Words By Zoe Andrews, Art By Evelyn De Morgan
Shoulders back. Hair combed. Tie straightened. Sit and wait for your sister. Don’t listen.
Wander. Turn on the radio, and confuse the radioman for God. Radioman tells you to get up and dance, so you do. Turn that off!
Listen this time, because if you don’t, Dad will come downstairs and make you. But don’t do it happily. Make a scene. Stomp your feet. Get mad, because your head is full of steam and it makes Ma worry because it seems so much like your father’s and at church today she’ll pray for both your tempers. Storm outside because you don’t want to be inside anymore. Stomp in the dirt to make Ma mad because she made you mad and it only seems fair.
Trample her flowers, feet stomping in a beat like the songs on the radio.
Penelope’s face appears in the window and before you can finish sticking out your tongue at her she’s run off to tattle. You consider hiding just in case it’s Dad. Ma comes out instead and your shoulders relax.
She straightens your tie. Combs your hair. Tsks at the mud on your shoes and the hem of your trousers and you’re sent inside to change. No more Sunday best. You don’t mind the scuffed, torn, too-small, too-old shoes because all the boys have mud on their shoes the way soldiers have medals on their chests, battle scars and symbols of pride and boyhood and mischief. It’s the jeans that bother you. Too old, too short. Two embarrassing inches of ankle show because you grew too fast and you can’t afford new ones and everyone knows that when they see that flash of skin.

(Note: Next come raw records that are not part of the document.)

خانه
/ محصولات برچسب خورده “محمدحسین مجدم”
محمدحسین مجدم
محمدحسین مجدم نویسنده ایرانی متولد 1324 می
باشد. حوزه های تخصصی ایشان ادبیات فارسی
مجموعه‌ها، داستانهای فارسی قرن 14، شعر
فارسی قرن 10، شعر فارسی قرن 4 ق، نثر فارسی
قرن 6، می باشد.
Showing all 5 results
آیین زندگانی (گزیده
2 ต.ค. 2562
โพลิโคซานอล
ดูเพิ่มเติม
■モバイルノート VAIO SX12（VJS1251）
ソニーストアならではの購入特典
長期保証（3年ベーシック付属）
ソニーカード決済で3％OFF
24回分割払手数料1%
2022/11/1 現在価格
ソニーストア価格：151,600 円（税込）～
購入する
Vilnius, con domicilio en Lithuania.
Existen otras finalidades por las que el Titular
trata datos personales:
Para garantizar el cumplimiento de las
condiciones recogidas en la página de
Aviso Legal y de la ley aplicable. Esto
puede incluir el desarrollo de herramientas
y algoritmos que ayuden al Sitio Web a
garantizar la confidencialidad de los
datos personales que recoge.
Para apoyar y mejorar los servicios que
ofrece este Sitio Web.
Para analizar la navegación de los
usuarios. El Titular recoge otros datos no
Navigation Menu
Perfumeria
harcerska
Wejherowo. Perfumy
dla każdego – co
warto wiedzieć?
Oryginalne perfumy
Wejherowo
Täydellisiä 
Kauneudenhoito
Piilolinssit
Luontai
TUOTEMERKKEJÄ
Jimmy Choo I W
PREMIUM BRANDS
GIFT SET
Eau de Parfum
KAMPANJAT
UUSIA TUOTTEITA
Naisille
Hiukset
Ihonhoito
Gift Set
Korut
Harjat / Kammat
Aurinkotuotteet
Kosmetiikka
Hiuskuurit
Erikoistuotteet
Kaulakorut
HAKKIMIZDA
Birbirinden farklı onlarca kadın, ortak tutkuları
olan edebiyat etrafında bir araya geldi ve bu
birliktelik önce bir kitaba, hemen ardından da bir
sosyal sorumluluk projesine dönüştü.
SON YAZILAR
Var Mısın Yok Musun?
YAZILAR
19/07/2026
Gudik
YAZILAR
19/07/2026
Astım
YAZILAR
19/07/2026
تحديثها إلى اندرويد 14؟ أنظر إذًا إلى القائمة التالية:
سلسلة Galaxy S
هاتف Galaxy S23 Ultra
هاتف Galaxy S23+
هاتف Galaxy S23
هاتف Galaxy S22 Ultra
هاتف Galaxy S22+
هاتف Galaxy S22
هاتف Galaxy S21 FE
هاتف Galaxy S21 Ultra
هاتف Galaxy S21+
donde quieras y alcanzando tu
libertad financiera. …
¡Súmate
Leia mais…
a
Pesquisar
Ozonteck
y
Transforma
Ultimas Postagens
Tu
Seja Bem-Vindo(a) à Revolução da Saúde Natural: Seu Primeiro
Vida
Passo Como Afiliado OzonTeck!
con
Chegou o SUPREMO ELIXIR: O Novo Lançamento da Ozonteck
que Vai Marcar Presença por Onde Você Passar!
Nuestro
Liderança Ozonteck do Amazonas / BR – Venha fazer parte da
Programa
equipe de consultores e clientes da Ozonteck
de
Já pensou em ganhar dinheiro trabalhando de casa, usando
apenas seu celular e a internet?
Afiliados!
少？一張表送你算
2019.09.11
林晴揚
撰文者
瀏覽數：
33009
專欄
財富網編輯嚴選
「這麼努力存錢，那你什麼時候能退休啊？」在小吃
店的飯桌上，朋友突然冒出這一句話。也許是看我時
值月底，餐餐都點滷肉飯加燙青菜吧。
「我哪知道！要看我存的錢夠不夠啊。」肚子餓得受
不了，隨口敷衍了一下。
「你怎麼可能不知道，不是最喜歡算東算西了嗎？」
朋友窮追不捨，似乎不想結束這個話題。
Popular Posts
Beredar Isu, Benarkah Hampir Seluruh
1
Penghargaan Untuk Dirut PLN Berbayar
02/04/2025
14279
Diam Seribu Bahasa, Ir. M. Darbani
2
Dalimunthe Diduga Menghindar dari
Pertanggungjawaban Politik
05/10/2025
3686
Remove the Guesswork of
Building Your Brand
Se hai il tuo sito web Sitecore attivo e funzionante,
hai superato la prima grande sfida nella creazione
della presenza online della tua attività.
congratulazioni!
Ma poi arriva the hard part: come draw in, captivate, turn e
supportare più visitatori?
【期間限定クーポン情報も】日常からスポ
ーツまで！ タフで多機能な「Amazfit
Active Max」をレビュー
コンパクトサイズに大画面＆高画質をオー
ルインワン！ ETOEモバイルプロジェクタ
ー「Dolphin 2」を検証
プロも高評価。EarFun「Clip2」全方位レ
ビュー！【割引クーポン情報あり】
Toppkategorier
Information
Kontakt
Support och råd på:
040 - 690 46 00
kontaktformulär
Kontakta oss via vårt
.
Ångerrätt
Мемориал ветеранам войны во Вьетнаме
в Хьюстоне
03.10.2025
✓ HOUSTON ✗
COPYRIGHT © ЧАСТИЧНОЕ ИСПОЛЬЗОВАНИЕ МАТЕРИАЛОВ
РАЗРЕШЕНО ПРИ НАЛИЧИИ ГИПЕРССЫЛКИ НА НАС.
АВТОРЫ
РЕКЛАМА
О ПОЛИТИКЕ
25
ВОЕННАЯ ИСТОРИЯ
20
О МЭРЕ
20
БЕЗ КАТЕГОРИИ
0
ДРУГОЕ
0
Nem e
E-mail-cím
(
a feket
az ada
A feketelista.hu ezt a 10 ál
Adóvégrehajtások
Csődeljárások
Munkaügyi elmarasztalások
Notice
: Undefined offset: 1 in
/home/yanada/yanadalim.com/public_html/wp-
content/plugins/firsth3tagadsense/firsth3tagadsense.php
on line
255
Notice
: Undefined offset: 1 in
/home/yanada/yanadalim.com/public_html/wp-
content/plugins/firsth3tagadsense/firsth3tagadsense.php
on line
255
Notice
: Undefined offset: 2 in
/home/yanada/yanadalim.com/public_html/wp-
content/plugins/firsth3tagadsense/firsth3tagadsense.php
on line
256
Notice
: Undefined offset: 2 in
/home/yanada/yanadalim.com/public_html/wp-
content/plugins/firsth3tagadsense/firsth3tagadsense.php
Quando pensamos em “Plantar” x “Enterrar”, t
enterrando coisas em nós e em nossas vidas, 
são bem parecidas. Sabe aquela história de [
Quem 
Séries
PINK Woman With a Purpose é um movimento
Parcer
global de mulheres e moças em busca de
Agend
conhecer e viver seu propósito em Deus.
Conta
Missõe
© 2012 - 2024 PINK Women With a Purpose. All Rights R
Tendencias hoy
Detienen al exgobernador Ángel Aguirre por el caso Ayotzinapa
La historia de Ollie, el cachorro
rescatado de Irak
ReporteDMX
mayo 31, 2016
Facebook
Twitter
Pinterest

Pull your socks as high as they go and look for a taller pair. Ma is hollering at you to leave even though she has been using her church voice all day, and Penelope is whining up the stairs and you run before they wake up Dad. Dad doesn’t go to church. You don’t know why. He is too loud, you think, always yelling and hollering, because you’re always shushed in church and Dad is louder than you are.
The church door has squeaky hinges. Ma jumps at the noise when someone late slips into the back pew. They dip their fingers in holy water and make the sign of the cross; forehead, belly button, shoulder, shoulder, and open their Bible to the daily hymn.
Swing your legs until Ma put a hand down to still your restless knees. Remember the flash of your ankles and tuck them beneath the pew. You wonder what she prays so hard for that she cries. You try to listen, you really do, but it doesn’t make sense.
Your mind wanders, and you wonder what the radioman is doing and what songs he’s playing, and if Tommy will be at the park today because he shoved you last week and you still want to get him back for it. You like it when the choir sings because it’s music and because that usually means it’s almost time to go. Ma only hums along because she doesn’t like to sing in public even though you think she has the prettiest voice you’ve ever heard, singing to you to the rat-a-tat-tat of the rain on the roof when thunderstorms scare you awake in the middle of the night.
Amen, the church says in one big voice.
Amen, you say quiet to yourself.
Forehead, belly button, shoulder, shoulder.
This morning’s mess is forgotten when Ma hugs you tight and takes her time getting home. You don’t know why she does this every Sunday, but you like the side trips to the department store where she doesn’t buy anything, only looks and tells you not to touch. The three of you go to the market next, where she buys milk and a treat for supper and Penelope makes eyes at the boy behind the counter.
Wonder if he’ll bring flowers like the other boy did. Dad didn’t like them and smashed them all up, and the house raged all night long.
Help set the table for supper. Ma makes chicken, and when Dad takes a big helping and doesn’t say anything, she sighs real big.
Another Sunday trickles by.
Climb reluctantly into a bath and wash the day off your skin. Scrub extra at your ankles. Let Ma kiss you on the forehead.
Apologize for stomping on her flowers.
Don’t worry about it, baby.
Say your evening prayers.
And then you listen real hard, even after you’re meant to be asleep. Sometimes, you can hear Ma crying late at night. It makes you sad, and sometimes you put your hand up against the wall, and hope she can feel you loving her. Dad always says he does, but sometimes, you don’t think he loves hard enough.
The wind outside the window sings you a lullaby.
Wake to the blessed quiet of the house. Eat your porridge while Ma drinks her morning coffee. Dad is still asleep. Radioman gives everyone the weather for the day. Thunderstorms, he says. Angels bowling up in the sky.
Brush your teeth. Comb your hair. Pull on your jeans for school and wonder how miraculously, almost like magic or maybe by the grace of God, two inches were added to the hem.